Berkeley High School’s proposal to develop a new small school, create advisory programs and block schedules following a $1 million federal grant in July received mixed reactions from the community during a public forum on Monday.
The plan, crafted by the Berkeley High School Design Committee—comprised of Berkeley High teachers, principal Jim Slemp and a parent and a student—was presented to the School Governance Council last week and to the Berkeley Board of Education on Nov. 19. At Monday’s meeting in the school’s library, Slemp stressed that the time was right for Berkeley High to ride the wave of change.
“Berkeley High is a great school. I can say it’s one of the best 10 large urban high schools in the country,” he said. “Our attendance rate is going up and our discipline and drop-out rates are going down. We have an excellent faculty of any high school of our size, but, we still have an achievement gap.

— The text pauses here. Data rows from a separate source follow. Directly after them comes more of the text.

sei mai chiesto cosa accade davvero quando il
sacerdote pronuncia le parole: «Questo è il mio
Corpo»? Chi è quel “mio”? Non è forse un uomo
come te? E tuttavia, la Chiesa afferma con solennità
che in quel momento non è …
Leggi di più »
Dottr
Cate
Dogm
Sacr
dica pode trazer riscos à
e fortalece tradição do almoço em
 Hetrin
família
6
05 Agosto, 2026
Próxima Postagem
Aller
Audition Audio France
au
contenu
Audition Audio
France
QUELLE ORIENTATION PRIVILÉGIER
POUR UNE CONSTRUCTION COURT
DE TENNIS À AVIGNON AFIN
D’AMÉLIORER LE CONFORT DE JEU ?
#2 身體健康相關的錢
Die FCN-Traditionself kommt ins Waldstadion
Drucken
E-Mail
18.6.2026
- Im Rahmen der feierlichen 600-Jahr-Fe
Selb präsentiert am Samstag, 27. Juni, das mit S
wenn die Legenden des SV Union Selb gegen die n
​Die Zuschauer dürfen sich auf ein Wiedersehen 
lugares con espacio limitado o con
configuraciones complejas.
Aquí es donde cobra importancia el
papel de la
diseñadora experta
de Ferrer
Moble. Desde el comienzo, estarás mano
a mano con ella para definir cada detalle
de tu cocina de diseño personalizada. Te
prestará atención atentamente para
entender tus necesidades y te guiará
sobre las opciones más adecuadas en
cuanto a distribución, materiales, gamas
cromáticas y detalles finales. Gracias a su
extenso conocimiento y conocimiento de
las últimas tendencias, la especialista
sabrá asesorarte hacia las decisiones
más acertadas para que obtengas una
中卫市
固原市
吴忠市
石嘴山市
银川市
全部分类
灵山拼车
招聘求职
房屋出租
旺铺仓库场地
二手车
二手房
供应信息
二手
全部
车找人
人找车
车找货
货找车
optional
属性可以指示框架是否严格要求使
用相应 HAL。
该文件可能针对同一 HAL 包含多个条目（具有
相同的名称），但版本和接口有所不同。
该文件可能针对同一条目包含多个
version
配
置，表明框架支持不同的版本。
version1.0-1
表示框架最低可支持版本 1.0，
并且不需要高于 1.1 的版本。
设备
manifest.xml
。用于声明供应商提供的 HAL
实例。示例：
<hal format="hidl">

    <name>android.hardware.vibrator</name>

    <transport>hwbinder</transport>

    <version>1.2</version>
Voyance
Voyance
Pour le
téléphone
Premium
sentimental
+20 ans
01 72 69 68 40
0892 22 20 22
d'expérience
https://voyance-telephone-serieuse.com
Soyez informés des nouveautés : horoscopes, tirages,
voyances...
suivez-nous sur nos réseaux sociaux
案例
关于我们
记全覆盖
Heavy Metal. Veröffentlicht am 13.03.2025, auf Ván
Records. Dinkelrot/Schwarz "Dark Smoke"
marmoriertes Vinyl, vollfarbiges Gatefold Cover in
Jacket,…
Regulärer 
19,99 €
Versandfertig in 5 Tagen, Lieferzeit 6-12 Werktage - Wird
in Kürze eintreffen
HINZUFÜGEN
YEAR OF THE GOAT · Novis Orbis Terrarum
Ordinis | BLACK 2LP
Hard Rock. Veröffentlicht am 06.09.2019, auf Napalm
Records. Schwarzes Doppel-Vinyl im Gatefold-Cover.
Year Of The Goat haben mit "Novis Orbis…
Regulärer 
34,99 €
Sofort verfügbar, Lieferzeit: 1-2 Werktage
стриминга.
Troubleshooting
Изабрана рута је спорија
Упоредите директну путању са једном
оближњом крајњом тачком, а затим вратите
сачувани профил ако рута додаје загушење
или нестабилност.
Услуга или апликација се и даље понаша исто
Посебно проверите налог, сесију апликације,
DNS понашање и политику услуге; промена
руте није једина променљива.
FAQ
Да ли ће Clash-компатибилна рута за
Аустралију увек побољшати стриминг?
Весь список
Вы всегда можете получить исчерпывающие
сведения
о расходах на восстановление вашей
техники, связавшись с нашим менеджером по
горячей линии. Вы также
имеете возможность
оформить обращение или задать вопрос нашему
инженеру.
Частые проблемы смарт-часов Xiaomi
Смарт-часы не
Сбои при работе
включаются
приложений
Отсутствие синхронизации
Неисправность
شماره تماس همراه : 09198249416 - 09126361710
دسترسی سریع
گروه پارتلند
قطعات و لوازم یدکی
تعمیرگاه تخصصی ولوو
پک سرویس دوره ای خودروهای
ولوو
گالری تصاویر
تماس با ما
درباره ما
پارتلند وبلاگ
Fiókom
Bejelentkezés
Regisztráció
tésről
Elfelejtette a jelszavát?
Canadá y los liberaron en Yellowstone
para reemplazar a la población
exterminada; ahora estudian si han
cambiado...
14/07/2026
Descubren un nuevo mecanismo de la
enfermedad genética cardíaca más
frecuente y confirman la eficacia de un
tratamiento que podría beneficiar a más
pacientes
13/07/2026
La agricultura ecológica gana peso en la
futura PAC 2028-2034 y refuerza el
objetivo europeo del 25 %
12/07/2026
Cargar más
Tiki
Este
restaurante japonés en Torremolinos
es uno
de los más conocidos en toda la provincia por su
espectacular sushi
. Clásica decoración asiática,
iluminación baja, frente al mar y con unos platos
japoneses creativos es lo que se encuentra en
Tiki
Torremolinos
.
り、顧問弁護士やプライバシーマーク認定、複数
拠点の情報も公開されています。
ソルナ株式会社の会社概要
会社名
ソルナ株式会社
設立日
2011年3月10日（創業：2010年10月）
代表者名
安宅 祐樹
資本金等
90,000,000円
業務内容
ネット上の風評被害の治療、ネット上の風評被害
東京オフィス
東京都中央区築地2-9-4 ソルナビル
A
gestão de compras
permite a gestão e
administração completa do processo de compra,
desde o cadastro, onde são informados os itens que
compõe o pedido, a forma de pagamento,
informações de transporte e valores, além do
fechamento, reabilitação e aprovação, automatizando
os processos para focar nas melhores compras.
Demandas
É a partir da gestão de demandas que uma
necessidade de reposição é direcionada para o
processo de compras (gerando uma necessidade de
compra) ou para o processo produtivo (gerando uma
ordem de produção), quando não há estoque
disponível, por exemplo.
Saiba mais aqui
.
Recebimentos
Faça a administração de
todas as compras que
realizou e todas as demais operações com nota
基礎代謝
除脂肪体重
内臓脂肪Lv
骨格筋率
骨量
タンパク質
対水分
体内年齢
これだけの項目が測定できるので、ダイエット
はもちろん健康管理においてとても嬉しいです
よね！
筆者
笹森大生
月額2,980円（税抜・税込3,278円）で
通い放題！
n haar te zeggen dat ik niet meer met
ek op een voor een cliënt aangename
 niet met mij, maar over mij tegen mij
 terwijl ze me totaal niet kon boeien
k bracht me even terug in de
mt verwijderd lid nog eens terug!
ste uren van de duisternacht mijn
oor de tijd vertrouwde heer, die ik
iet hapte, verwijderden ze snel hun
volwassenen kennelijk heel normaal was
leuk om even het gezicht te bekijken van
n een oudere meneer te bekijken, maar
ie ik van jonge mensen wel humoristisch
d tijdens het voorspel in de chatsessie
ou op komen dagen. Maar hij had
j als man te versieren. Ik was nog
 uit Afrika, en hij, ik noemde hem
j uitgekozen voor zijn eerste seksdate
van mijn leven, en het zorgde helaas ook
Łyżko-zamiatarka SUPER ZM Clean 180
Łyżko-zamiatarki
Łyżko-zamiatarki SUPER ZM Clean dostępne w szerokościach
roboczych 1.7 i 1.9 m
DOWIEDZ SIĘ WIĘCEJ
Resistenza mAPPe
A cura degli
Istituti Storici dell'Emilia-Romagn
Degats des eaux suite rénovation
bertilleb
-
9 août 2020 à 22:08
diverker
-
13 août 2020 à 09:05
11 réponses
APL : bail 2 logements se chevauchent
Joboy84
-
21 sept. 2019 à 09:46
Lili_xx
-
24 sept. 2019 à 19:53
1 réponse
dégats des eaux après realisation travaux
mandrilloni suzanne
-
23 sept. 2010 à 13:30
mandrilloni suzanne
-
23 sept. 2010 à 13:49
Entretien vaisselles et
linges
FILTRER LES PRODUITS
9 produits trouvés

Our black and Latino students are not achieving as well as our white students. Most of the people in this room—your children are succeeding, but I need you to think about all children.”
Slemp said that the high school had been debating the prospect of introducing some kind of reform on campus through block schedules and advisories, which received momentum through the Smaller Learning Communities Grant from the U.S. Department of Education, something that supports the expansion of small school programs, advisories and alternate schedules.
Under the grant, the high school would also train its teachers to use the advisory program to help students develop individual learning plans.
“Advisories will personalize the BHS experience by providing a safe, caring and cooperative community that evolves over four years,” Slemp said, adding that the program had been implemented nationwide and had gone on to be successful in some cases and a complete waste of time in others.
One parent of a ninth-grader said that she liked the idea of an advisory period as long as students didn’t end up fooling around during that time.
“We want them to be advisories with academic and social content, which will benefit students and help them grow as a person,” said Angela Price, a parent and a college advisor at Berkeley High. Price said she would like to see the new plan include more parental involvement, including those from African American and other minority communities who often feel unwelcome on campus.
The block schedule would include red and gold alternating days, with student attending periods one through four on “red days” and periods five through eight on “gold days.”
Classes would last 90 minutes on Monday, Wednesday and Friday and 80 minutes on Tuesday and Thursday in order to include a 30-minute advisory period, something some school board presidents and parents said would deprive students of valuable instructional time.
Berkeley High PTSA President Mark Van Krieken said that the proposed schedule would mean students get 25 percent less instructional minutes per week than in their current set-up of six periods during a regular school day and a 22 percent loss in overall instructional time when two 30-minute advisories were added.
“The majority of parents are really interested to help students who are struggling,” he said. “Nobody has been able to explain how this kind of cutback in instruction time is going to lead to improving academic performance for all of our students.”
Mary McDonald, another parent, said she liked the proposed scheduling because it was freeing up the students’ mornings.
“A lot of people are concerned about it but I think it’s great,” she said. “Also if you miss class you get an extra day to turn your homework in.”
School Board President John Selawsky said that he was concerned about the loss of instructional time.
“Part of it is contractual issues,” he said. “The high school should not be bringing forward all these changes when the school district is negotiating with the Berkeley Federation of Teachers.”
The Berkeley teachers union is discussing a contract renewal with district officials.
“These are big ideas that are being put forth,” BFT President Cathy Campbell said of Berkeley High’s proposal. “The school board will have to approve them and authorize district officials to approach the union with the changes. There’s a real momentum in our community for change but the question remains what degree of change do we want. It may be that the current proposal is too much too fast.”
The next community forum is scheduled for Tuesday at St. Joseph's the Worker Church, 7 to 8 p.m. The School Governance Council is scheduled to review input from the various groups and vote on the proposal on Dec. 9, following which the school board will have the opportunity to review the proposal and judge it in Jan. 2009. The school plans to implement the program in the 2009-2010 school year.